Data Act

Regulation 2023/2854 on harmonised rules on fair access to and use of data

Background and Scope

The EU Data Act establishes rules and standards for data sharing and reuse within the European Union, aiming to ensure that data holders and users benefit from fair and transparent conditions for data access and use in all economic sectors. As part of the broader EU data strategy, the Data Act complements other significant initiatives such as the Data Governance Act, regulating data sharing between individuals and the public sector.

Applying to data generated by Internet of Things (IoT) services – connected products or related services such as vehicles, home appliances and medical devices – the Data Act covers both personal and non-personal data. This means that users have the right to access and further utilize the data created through the use of a connected product.

A central aspect of the Data Act is the regulation of contractual terms for data access and sharing between businesses (B2B) and between businesses and consumers (B2C). As an example, the Data Act prohibits unilaterally imposed unfair contractual terms concerning data access and use. By opening the data reserves of data holders, the regulation allows existing operators to extend their range of services and potentially access new industry sectors.

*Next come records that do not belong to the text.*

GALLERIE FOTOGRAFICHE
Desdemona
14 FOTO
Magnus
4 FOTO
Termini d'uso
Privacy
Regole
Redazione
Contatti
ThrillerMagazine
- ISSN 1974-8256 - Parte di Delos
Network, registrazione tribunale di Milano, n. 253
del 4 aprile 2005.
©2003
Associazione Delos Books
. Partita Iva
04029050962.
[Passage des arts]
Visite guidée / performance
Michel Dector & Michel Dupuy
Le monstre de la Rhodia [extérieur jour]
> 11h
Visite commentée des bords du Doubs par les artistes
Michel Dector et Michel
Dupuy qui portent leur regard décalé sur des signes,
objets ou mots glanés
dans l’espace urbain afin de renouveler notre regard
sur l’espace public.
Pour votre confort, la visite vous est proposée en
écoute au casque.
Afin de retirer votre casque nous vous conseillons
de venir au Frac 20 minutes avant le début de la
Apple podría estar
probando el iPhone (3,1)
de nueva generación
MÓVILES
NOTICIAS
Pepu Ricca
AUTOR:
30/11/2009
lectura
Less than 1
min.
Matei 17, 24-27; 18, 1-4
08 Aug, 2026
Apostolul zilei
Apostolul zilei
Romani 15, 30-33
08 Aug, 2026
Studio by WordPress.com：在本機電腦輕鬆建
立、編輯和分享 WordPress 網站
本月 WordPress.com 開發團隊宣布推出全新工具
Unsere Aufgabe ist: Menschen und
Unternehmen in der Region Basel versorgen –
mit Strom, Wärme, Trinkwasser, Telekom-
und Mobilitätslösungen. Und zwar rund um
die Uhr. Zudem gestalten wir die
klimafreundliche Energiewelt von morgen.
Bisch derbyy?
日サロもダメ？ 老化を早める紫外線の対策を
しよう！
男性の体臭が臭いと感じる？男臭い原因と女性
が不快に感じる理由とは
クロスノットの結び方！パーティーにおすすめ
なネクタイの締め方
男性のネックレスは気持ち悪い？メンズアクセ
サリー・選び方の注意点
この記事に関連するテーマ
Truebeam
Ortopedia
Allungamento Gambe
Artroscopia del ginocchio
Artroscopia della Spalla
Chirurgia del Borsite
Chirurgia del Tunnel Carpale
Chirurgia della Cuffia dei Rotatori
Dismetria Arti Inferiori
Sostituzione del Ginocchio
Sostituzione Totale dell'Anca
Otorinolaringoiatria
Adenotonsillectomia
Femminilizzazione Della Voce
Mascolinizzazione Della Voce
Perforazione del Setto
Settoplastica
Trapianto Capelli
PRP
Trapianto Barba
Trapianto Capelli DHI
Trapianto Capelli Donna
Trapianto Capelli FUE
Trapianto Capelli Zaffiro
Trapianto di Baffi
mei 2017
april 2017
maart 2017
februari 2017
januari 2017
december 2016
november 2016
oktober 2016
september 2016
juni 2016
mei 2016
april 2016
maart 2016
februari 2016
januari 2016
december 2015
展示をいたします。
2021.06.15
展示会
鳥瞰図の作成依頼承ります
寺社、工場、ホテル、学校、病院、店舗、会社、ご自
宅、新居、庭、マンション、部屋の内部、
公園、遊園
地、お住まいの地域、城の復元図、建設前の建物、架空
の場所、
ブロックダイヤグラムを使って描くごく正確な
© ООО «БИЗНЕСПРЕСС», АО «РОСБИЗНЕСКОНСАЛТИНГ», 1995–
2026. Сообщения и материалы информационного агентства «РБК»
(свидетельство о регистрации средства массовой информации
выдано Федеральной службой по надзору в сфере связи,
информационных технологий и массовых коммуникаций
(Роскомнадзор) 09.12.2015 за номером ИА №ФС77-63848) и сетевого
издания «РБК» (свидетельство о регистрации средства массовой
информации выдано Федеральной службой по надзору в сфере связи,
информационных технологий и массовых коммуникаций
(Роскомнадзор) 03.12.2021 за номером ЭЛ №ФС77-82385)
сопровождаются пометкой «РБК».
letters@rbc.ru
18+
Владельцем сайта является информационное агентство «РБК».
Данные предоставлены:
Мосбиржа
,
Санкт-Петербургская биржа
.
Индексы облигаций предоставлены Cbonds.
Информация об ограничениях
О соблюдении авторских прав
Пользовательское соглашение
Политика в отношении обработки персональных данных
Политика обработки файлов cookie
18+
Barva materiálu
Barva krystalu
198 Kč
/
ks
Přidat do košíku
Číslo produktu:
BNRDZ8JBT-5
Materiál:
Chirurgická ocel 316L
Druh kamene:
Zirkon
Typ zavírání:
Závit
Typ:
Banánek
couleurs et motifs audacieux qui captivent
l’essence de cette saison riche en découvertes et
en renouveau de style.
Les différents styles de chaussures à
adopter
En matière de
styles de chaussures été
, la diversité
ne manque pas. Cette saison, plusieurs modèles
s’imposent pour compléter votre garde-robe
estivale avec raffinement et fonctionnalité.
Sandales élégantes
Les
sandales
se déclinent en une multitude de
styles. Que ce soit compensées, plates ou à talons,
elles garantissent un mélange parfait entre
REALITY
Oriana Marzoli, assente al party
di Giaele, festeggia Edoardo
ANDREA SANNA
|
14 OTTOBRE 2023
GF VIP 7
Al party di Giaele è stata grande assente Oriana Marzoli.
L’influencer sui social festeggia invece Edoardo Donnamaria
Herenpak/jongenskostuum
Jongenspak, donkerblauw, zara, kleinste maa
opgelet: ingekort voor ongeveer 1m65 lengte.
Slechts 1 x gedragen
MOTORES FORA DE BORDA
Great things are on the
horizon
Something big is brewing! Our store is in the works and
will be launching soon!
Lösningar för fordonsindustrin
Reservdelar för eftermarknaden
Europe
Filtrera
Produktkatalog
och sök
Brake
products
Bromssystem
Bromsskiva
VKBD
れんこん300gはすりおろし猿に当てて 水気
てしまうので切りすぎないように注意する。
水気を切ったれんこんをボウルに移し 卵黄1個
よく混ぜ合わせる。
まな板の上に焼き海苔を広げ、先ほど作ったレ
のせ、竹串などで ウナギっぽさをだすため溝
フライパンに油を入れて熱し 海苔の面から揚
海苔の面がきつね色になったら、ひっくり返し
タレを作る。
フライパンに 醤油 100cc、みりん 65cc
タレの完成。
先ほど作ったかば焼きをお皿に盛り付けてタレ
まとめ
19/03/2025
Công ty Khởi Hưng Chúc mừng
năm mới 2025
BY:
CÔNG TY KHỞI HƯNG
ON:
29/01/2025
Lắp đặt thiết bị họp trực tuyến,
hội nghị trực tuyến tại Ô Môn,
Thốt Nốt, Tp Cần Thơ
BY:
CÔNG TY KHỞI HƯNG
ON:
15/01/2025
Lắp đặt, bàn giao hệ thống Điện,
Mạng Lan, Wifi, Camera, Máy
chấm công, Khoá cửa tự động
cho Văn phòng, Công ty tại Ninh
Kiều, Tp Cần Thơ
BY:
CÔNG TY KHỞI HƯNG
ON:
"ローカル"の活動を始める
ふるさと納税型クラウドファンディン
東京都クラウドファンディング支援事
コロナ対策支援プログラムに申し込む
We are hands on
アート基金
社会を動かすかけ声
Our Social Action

Digital Omnibus Regulation Proposal

When the Commission presented its proposal for the Digital Omnibus Regulation proposal, several changes were proposed to the Data Act. Among other amendments, the Data Governance Act, Open Data Directive and the Free Flow of Non-Personal Data Regulation was proposed to be withdrawn and integrated into the Data Act. Other key changes include:

• Protection of Trade Secrets: New rule allowing data holders to refuse sharing trade secrets with users when there is a high risk of unlawful use or disclosure to third countries with weaker protections than the EU.
• Business-to-Government Data Sharing: The scope of Chapter V, regulating business-to-government data sharing in case of “exceptional needs”, is narrowed to “public emergencies” only.
• Switching Between Data Processing Services: New exemptions are added to Chapter VI on switching between data processing services. A lighter regime will apply to custom-made services (not off-the-shelf) based on contracts concluded before 12 September 2025. A similar lighter regime applies to services provided by SMEs and SMCs under contracts concluded before that date. These providers may include early-termination penalties in fixed-term contracts.

It should be noted that the Digital Omnibus Regulation remains a proposal from the Commission and has not yet been adapted to law.

Key Obligations

• Access to data generated by connected products: Connected products and related services must be designed to allow both consumers and corporate users free and easy access to data generated by them.
• Prohibition of unfair contractual terms: Businesses are prohibited from unilaterally imposing unfair contractual terms concerning data access and use.
• Public sector access in exceptional circumstances: Public sector bodies are granted rights to access data held by companies when there is an exceptional need.
• Cloud switching and portability: Providers of cloud services and similar data processing services must remove obstacles to effective switching between providers.